Chinese leaders vowed to strengthen Country’s Economic Opening-up drive, which is not in conflict with its recent emphasis on boosting domestic demand but will benefit the global economic recovery, analysts said.
China will continue to be committed to reform and opening-up and efforts in that respect will be strengthened, according to a decision made at a meeting of the Political Bureau of the Communist Party of China Central Committee on Thursday. Xi Jinping, General Secretary of the CPC Central Committee, presided over the meeting.
The country’s top leadership has on various occasions, including Thursday’s meeting, reaffirmed the idea of a dual-cycle development pattern, meaning the country’s growth will rely on both domestic and international economic developments, with the domestic cycle being the mainstay.
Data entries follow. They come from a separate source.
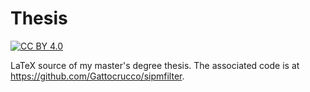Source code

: # Thesis

[![CC BY 4.0][cc-by-shield]][cc-by]

[cc-by]: http://creativecommons.org/licenses/by/4.0/
[cc-by-shield]: https://img.shields.io/badge/License-CC%20BY%204.0-lightgrey.svg

LaTeX source of my master's degree thesis. The associated code is at https://github.com/Gattocrucco/sipmfilter.
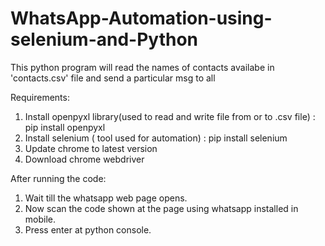 # WhatsApp-Automation-using-selenium-and-Python
This python program will read the names of contacts availabe in 'contacts.csv' file and send a particular msg to all

Requirements:
1. Install openpyxl library(used to read and write file from or to .csv file) : pip install openpyxl
2. Install selenium ( tool used for automation) : pip install selenium
2. Update chrome to latest version
3. Download chrome webdriver

After running the code:
1. Wait till the whatsapp web page opens.
2. Now scan the code shown at the page using whatsapp installed in mobile.
3. Press enter at python console.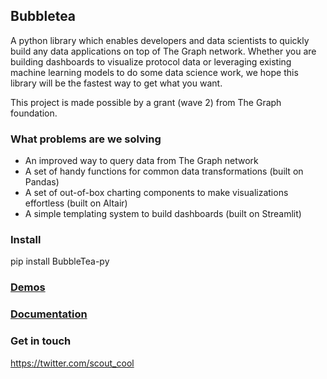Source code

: Bubbletea
--

A python library which enables developers and data scientists to quickly build any data applications on top of The Graph network. Whether you are building dashboards to visualize protocol data or leveraging existing machine learning models to do some data science work, we hope this library will be the fastest way to get what you want.

This project is made possible by a grant (wave 2) from The Graph foundation. 

### What problems are we solving
- An improved way to query data from The Graph network
- A set of handy functions for common data transformations (built on Pandas)
- A set of out-of-box charting components to make visualizations effortless (built on Altair)
- A simple templating system to build dashboards (built on Streamlit)

### Install
pip install BubbleTea-py

### [Demos](https://bubbletea-demo.herokuapp.com/?demo=demo_1.py)


### [Documentation](https://scout-1.gitbook.io/bubbletea/)



### Get in touch
https://twitter.com/scout_cool
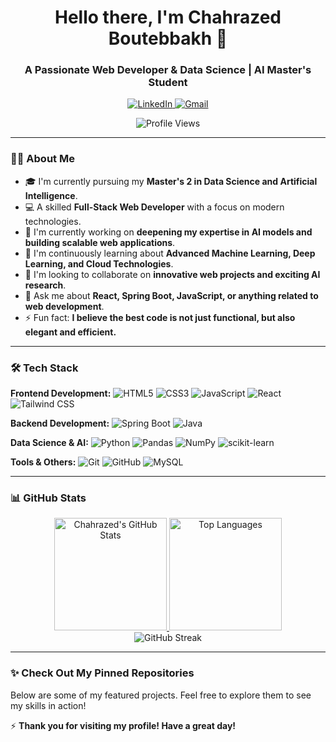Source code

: <h1 align="center">Hello there, I'm Chahrazed Boutebbakh 👋</h1>
<h3 align="center">A Passionate Web Developer & Data Science | AI Master's Student</h3>

<p align="center">
  <a href="https://www.linkedin.com/in/chahrazed-b-a6a8a6256/"> <!-- Fixed LinkedIn URL -->
    <img src="https://img.shields.io/badge/LinkedIn-0077B5?style=for-the-badge&logo=linkedin&logoColor=white" alt="LinkedIn"/>
  </a>
  <a href="mailto:chahrazed.boutebbakh@univ-constantine2.dz">
    <img src="https://img.shields.io/badge/Gmail-D14836?style=for-the-badge&logo=gmail&logoColor=white" alt="Gmail"/>
  </a>
</p>

<p align="center">
  <img src="https://komarev.com/ghpvc/?username=BoutebbakhChahrazed&label=Profile%20Views&color=0e75b6&style=flat" alt="Profile Views"/>
</p>

---

### 👨‍💻 About Me

- 🎓 I'm currently pursuing my **Master's 2 in Data Science and Artificial Intelligence**.
- 💻 A skilled **Full-Stack Web Developer** with a focus on modern technologies.
- 🔭 I'm currently working on **deepening my expertise in AI models and building scalable web applications**.
- 🌱 I'm continuously learning about **Advanced Machine Learning, Deep Learning, and Cloud Technologies**.
- 👯 I'm looking to collaborate on **innovative web projects and exciting AI research**.
- 💬 Ask me about **React, Spring Boot, JavaScript, or anything related to web development**.
- ⚡ Fun fact: **I believe the best code is not just functional, but also elegant and efficient.**

---

### 🛠️ Tech Stack

**Frontend Development:**
![HTML5](https://img.shields.io/badge/HTML5-E34F26?style=for-the-badge&logo=html5&logoColor=white)
![CSS3](https://img.shields.io/badge/CSS3-1572B6?style=for-the-badge&logo=css3&logoColor=white)
![JavaScript](https://img.shields.io/badge/JavaScript-F7DF1E?style=for-the-badge&logo=javascript&logoColor=black)
![React](https://img.shields.io/badge/React-20232A?style=for-the-badge&logo=react&logoColor=61DAFB)
![Tailwind CSS](https://img.shields.io/badge/Tailwind_CSS-38B2AC?style=for-the-badge&logo=tailwind-css&logoColor=white)

**Backend Development:**
![Spring Boot](https://img.shields.io/badge/Spring_Boot-6DB33F?style=for-the-badge&logo=spring-boot&logoColor=white)
![Java](https://img.shields.io/badge/Java-ED8B00?style=for-the-badge&logo=openjdk&logoColor=white)

**Data Science & AI:**
![Python](https://img.shields.io/badge/Python-3776AB?style=for-the-badge&logo=python&logoColor=white)
![Pandas](https://img.shields.io/badge/Pandas-2C2D72?style=for-the-badge&logo=pandas&logoColor=white)
![NumPy](https://img.shields.io/badge/NumPy-013243?style=for-the-badge&logo=numpy&logoColor=white)
![scikit-learn](https://img.shields.io/badge/scikit--learn-F7931E?style=for-the-badge&logo=scikit-learn&logoColor=white)

**Tools & Others:**
![Git](https://img.shields.io/badge/Git-F05032?style=for-the-badge&logo=git&logoColor=white)
![GitHub](https://img.shields.io/badge/GitHub-100000?style=for-the-badge&logo=github&logoColor=white)
![MySQL](https://img.shields.io/badge/MySQL-00000F?style=for-the-badge&logo=mysql&logoColor=white)

---

### 📊 GitHub Stats

<p align="center">
  <a href="https://github.com/BoutebbakhChahrazed">
    <img height="180em" src="https://github-readme-stats.vercel.app/api?username=BoutebbakhChahrazed&show_icons=true&theme=radical&hide_border=true&count_private=true&include_all_commits=true" alt="Chahrazed's GitHub Stats"/>
    <img height="180em" src="https://github-readme-stats.vercel.app/api/top-langs/?username=BoutebbakhChahrazed&theme=radical&hide_border=true&layout=compact&langs_count=8" alt="Top Languages"/>
  </a>
  <br/>
  <img src="https://github-readme-streak-stats.herokuapp.com/?user=BoutebbakhChahrazed&theme=radical&hide_border=true" alt="GitHub Streak"/>
</p>

---

### ✨ Check Out My Pinned Repositories

Below are some of my featured projects. Feel free to explore them to see my skills in action!

⚡ **Thank you for visiting my profile! Have a great day!**
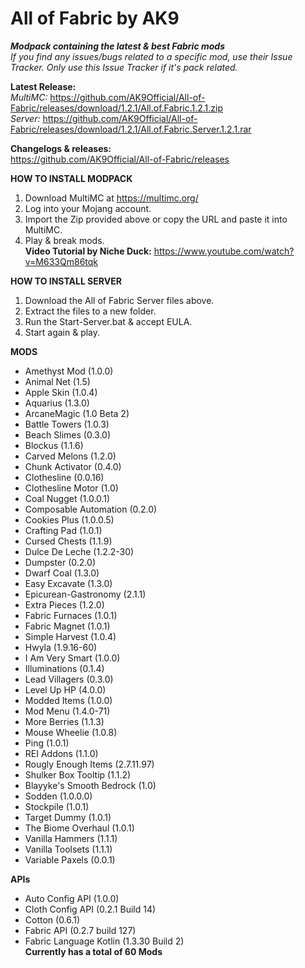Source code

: # All of Fabric by AK9
***Modpack containing the latest &amp; best Fabric mods*** \
*If you find any issues/bugs related to a specific mod, use their Issue Tracker. Only use this Issue Tracker if it's pack related.*

**Latest Release:**\
*MultiMC:*
https://github.com/AK9Official/All-of-Fabric/releases/download/1.2.1/All.of.Fabric.1.2.1.zip \
*Server:*
https://github.com/AK9Official/All-of-Fabric/releases/download/1.2.1/All.of.Fabric.Server.1.2.1.rar

**Changelogs & releases:**\
https://github.com/AK9Official/All-of-Fabric/releases 


**HOW TO INSTALL MODPACK**
1. Download MultiMC at https://multimc.org/
2. Log into your Mojang account.
3. Import the Zip provided above or copy the URL and paste it into MultiMC.
4. Play & break mods.\
**Video Tutorial by Niche Duck:** https://www.youtube.com/watch?v=M633Qm86tqk

**HOW TO INSTALL SERVER**
1. Download the All of Fabric Server files above.
2. Extract the files to a new folder.
3. Run the Start-Server.bat & accept EULA.
4. Start again & play.

**MODS** 
+ Amethyst Mod (1.0.0)
+ Animal Net (1.5)
+ Apple Skin (1.0.4)
+ Aquarius (1.3.0)
+ ArcaneMagic (1.0 Beta 2)
+ Battle Towers (1.0.3)
+ Beach Slimes (0.3.0)
+ Blockus (1.1.6)
+ Carved Melons (1.2.0)
+ Chunk Activator (0.4.0)
+ Clothesline (0.0.16)
+ Clothesline Motor (1.0)
+ Coal Nugget (1.0.0.1)
+ Composable Automation (0.2.0)
+ Cookies Plus (1.0.0.5)
+ Crafting Pad (1.0.1)
+ Cursed Chests (1.1.9)
+ Dulce De Leche (1.2.2-30)
+ Dumpster (0.2.0)
+ Dwarf Coal (1.3.0)
+ Easy Excavate (1.3.0)
+ Epicurean-Gastronomy (2.1.1)
+ Extra Pieces (1.2.0)
+ Fabric Furnaces (1.0.1)
+ Fabric Magnet (1.0.1)
+ Simple Harvest (1.0.4)
+ Hwyla (1.9.16-60)
+ I Am Very Smart (1.0.0)
+ Illuminations (0.1.4)
+ Lead Villagers (0.3.0)
+ Level Up HP (4.0.0)
+ Modded Items (1.0.0)
+ Mod Menu (1.4.0-71)
+ More Berries (1.1.3)
+ Mouse Wheelie (1.0.8)
+ Ping (1.0.1)
+ REI Addons (1.1.0)
+ Rougly Enough Items (2.7.11.97)
+ Shulker Box Tooltip (1.1.2)
+ Blayyke's Smooth Bedrock (1.0)
+ Sodden (1.0.0.0)
+ Stockpile (1.0.1)
+ Target Dummy (1.0.1)
+ The Biome Overhaul (1.0.1)
+ Vanilla Hammers (1.1.1)
+ Vanilla Toolsets (1.1.1)
+ Variable Paxels (0.0.1)

**APIs**
+ Auto Config API (1.0.0)
+ Cloth Config API (0.2.1 Build 14)
+ Cotton (0.6.1)
+ Fabric API (0.2.7 build 127)
+ Fabric Language Kotlin (1.3.30 Build 2)\
**Currently has a total of 60 Mods**
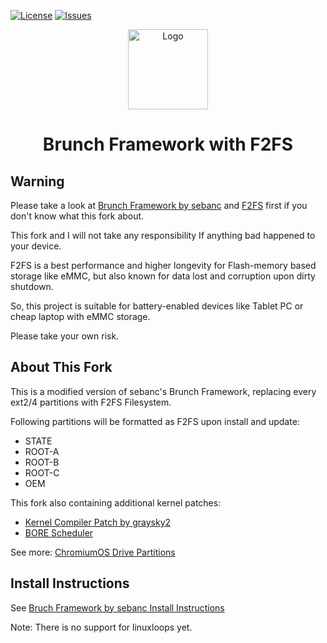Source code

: <div id="top"></div>

<!-- Shields/Logos -->
[![License][license-shield]][license-url]
[![Issues][issues-shield]][issues-url]

<!-- Project Logo -->
<p align="center">
  <a href="https://github.com/NETiSACK/brunch-f2fs" title="Brunch">
   <img src="./Images/decon_icon-512.png" width="128px" alt="Logo"/>
  </a>
</p>
<h1 align="center">Brunch Framework with F2FS</h1>

<!-- Warning -->
## Warning

Please take a look at [Brunch Framework by sebanc][bruch-framework] and [F2FS][f2fs] first if you don't know what this fork about.

This fork and I will not take any responsibility If anything bad happened to your device.

F2FS is a best performance and higher longevity for Flash-memory based storage like eMMC, but also known for data lost and corruption upon dirty shutdown.

So, this project is suitable for battery-enabled devices like Tablet PC or cheap laptop with eMMC storage.

Please take your own risk.

<!-- Project Brief -->
## About This Fork

This is a modified version of sebanc's Brunch Framework, replacing every ext2/4 partitions with F2FS Filesystem.

Following partitions will be formatted as F2FS upon install and update:
- STATE
- ROOT-A
- ROOT-B
- ROOT-C
- OEM

This fork also containing additional kernel patches:
- [Kernel Compiler Patch by graysky2][kernel-compiler-patch]
- [BORE Scheduler][bore-scheduler]

See more: [ChromiumOS Drive Partitions][chromiumos-drive-partitions]

## Install Instructions

See [Bruch Framework by sebanc Install Instructions][brunch-framework-install-instructions]

Note: There is no support for linuxloops yet.

<!-- Reference Links -->
<!-- Badges -->
[license-shield]: https://img.shields.io/github/license/NETiSACK/brunch-f2fs?label=License&logo=Github&style=flat-square
[license-url]: ./LICENSE
[issues-shield]: https://img.shields.io/github/issues/NETiSACK/brunch-f2fs?label=Issues&logo=Github&style=flat-square
[issues-url]: https://github.com/NETiSACK/brunch-f2fs/issues

<!-- Outbound Links -->
[bruch-framework]: https://github.com/sebanc/brunch
[f2fs]: https://en.wikipedia.org/wiki/F2FS
[chromiumos-drive-partitions]: https://chromium.googlesource.com/chromiumos/docs/+/4cc01f100c5fa7c675dce8ad3742f9c00726f506/disk_format.md#drive-partitions
[brunch-framework-install-instructions]: https://github.com/sebanc/brunch#install-instructions
[kernel-compiler-patch]: https://github.com/graysky2/kernel_compiler_patch
[bore-scheduler]: https://github.com/firelzrd/bore-scheduler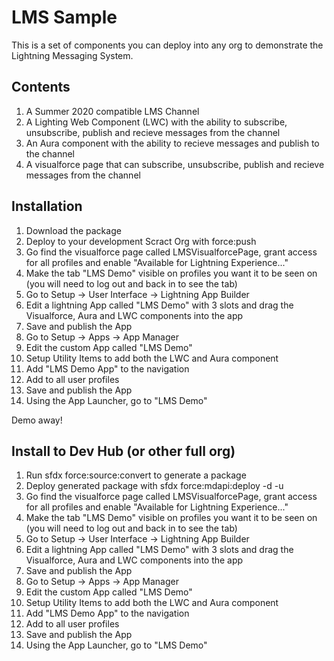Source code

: # LMS Sample

This is a set of components you can deploy into any org to demonstrate the Lightning Messaging System. 

## Contents

1. A Summer 2020 compatible LMS Channel
2. A Lighting Web Component (LWC) with the ability to subscribe, unsubscribe, publish and recieve messages from the channel
3. An Aura component with the ability to recieve messages and publish to the channel
4. A visualforce page that can subscribe, unsubscribe, publish and recieve messages from the channel

## Installation

1. Download the package
2. Deploy to your development Scract Org with force:push
3. Go find the visualforce page called LMSVisualforcePage, grant access for all profiles and enable "Available for Lightning Experience..."
4. Make the tab "LMS Demo" visible on profiles you want it to be seen on (you will need to log out and back in to see the tab)
5. Go to Setup -> User Interface -> Lightning App Builder
6. Edit a lightning App called "LMS Demo" with 3 slots and drag the Visualforce, Aura and LWC components into the app
7. Save and publish the App
8. Go to Setup -> Apps -> App Manager
9. Edit the custom App called "LMS Demo"
10. Setup Utility Items to add both the LWC and Aura component
11. Add "LMS Demo App" to the navigation
12. Add to all user profiles
13. Save and publish the App
14. Using the App Launcher, go to "LMS Demo"

Demo away!

## Install to Dev Hub (or other full org)

1. Run sfdx force:source:convert to generate a package
2. Deploy generated package with sfdx force:mdapi:deploy -d <packagefolder> -u <useralias>
3. Go find the visualforce page called LMSVisualforcePage, grant access for all profiles and enable "Available for Lightning Experience..."
4. Make the tab "LMS Demo" visible on profiles you want it to be seen on (you will need to log out and back in to see the tab)
5. Go to Setup -> User Interface -> Lightning App Builder
6. Edit a lightning App called "LMS Demo" with 3 slots and drag the Visualforce, Aura and LWC components into the app
7. Save and publish the App
8. Go to Setup -> Apps -> App Manager
9. Edit the custom App called "LMS Demo"
10. Setup Utility Items to add both the LWC and Aura component
11. Add "LMS Demo App" to the navigation
12. Add to all user profiles
13. Save and publish the App
14. Using the App Launcher, go to "LMS Demo"

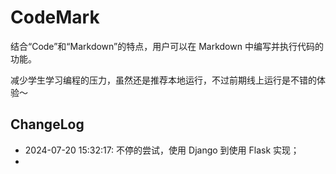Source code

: # CodeMark

结合“Code”和“Markdown”的特点，用户可以在 Markdown 中编写并执行代码的功能。

减少学生学习编程的压力，虽然还是推荐本地运行，不过前期线上运行是不错的体验～

## ChangeLog

- 2024-07-20 15:32:17: 不停的尝试，使用 Django 到使用 Flask 实现；
-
Such a focus on domestic demand is rational due to the serious fallout from the COVID-19 pandemic, which has dampened domestic economic activities and reduced international demand for Chinese products and services, analysts said.
“In the new era, the domestic cycle is the main link, supported by the international cycle, and as the advantage of China’s super-large domestic market is brought out and its domestic economy is revitalised, there would be new impetus for the country’s overall growth,” said Liang Haiming, Chairman of the Guangzhou based China Silk Road iValley Research Institute.
The emphasis on domestic development does not mean China will withdraw from the international division of labour, nor does it mark its shift away from its opening-up orientation, said CITIC Securities in a research note.
“It does not mean China will close its door,” said Zhu Jianfang, chief economist at CITIC Securities.
China will continue to open up its economy and be committed to ushering in more international companies to participate in the nation’s high-quality development, contributing to the building of a new development pattern featuring both domestic and international cycles, said Liang, who is also dean of the Hainan University Belt & Road Research Institute.
“China’s reform and opening-up will be further strengthened in the future and the country will explore higher-level and more liberal opening-up policies,” he said.
Such policies would include the accelerated building of the free trade port in Hainan province, where a taxation management mechanism featuring low tariffs, low tax rates and simplified taxation procedures will be established to achieve the free flow of goods, personnel, capital and data, Liang said.
They would also include efforts to accelerate implementation of the Belt & Road Initiative, encourage the signing of regional comprehensive economic partnership agreements and bilateral free trade negotiations with some of its trade partners, and explore the management model for pre-establishment national treatment and a negative list, he said.
Pre-establishment national treatment means that foreign investors and their investments will be granted treatment no less favourable than that granted to domestic investors and their investments at the initial entrance stage of the investment.
The financial sector would also be further opened to establish a highly accommodative, competition-based and inclusive system, Liang predicted.
This year will be one when China will further expand its opening-up drive, said Wei Jianguo, vice-chairman of the China Center for International Economic Exchanges.
“The negative list will be further shortened (to reduce areas forbidden for foreign investment) and China will release more reform and opening-up policies in the second half of this year,” Wei told a recent forum.
“China’s pursuit of dual-cycle development has actually posed higher requirements for opening-up,” said Shen Jianguang, Vice President and Chief Economist at JD Digits. “China’s vast domestic market should be better utilised to further open up the economy and attract investment,” he said.
China’s commitment to opening-up has been felt by international companies.
Mark Dorn, president of Henkel Asia-Pacific, said that China’s continuous opening-up creates a healthier and more competitive business environment and new opportunities for multinationals such as Henkel.
“We see a series of favourable policies has been recently issued to support companies. … we still hold a positive outlook toward the Chinese market in the long run,” he said.
Despite the recurrence of anti-globalisation sentiment in some countries, China has maintained its commitment to opening-up after it successfully resumed work and production amid the many uncertainties posed by the COVID-19 pandemic.
“China is an important link in the global industry and supply chains and the world’s second largest economy. Its rebound will help enhance global economic recovery,” said Liang from Hainan University.